Arts therapies have deep roots, but still resonate today

This article was originally published in The Notebook. In August 2020, The Notebook became Chalkbeat Philadelphia.

Creative arts therapies have roots that go back hundreds of years, but now are being used to deal with 21st-century problems.

“The creative arts go back to shamanic times,” says Lisa Kay, an art therapist and associate professor at Temple University. “A lot of cultures use the arts as a form of healing. The arts emerge as soul medicine.”

More recently, says Natalie Carlton, director of art therapy and counseling at Drexel University’s College of Nursing and Health Professions, creative arts therapies in the United States were rooted in community activism before migrating a few decades ago into the academic world.

Drexel, for example, established its master’s program combining the arts and therapy in 1974.

Michael O’Bryan, a prominent community educator and organizer, has used the arts to deal with issues in neighborhoods affected by violence and other traumas.

”Play teaches empathy and other social-emotional skills,” he says.
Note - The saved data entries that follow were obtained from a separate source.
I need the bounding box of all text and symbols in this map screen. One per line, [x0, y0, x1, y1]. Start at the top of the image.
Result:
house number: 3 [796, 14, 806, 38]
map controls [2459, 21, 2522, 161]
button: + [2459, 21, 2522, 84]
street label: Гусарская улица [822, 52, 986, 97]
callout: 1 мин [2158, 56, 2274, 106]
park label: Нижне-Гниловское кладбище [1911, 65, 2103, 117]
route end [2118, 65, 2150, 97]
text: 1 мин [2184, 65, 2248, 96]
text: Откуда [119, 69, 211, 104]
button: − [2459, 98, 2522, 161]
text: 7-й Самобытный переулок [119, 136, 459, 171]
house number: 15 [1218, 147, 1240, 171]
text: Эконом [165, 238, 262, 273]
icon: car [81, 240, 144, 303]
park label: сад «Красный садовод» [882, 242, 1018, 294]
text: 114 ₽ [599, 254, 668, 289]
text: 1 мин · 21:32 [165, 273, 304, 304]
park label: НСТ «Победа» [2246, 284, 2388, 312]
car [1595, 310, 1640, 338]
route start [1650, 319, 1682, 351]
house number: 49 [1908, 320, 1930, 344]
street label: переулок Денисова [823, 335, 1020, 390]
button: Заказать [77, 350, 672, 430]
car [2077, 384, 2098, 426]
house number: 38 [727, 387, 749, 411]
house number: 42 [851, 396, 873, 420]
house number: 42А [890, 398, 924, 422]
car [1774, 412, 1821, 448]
For youth, “it provides spaces to mess up and try again with adults around them. An art-based environment provides structure and connectivity.”

O’Bryan, who has led workshops on trauma-informed care for a variety of clinical and non-clinical groups, says he takes a public health approach and deals with trauma that affects entire neighborhoods.

He says that the current political environment makes it particularly challenging for neighborhoods with large numbers of undocumented immigrants. “If you’re dealing with a parent who’s likely to be deported, that’s a lot of stress to bring into the classroom.”

Kay says that another trauma that therapists of all kinds now deal with results from shootings in schools and malls.

“We’re all really vulnerable, we really are,” she says. “Kids are always on high alert.”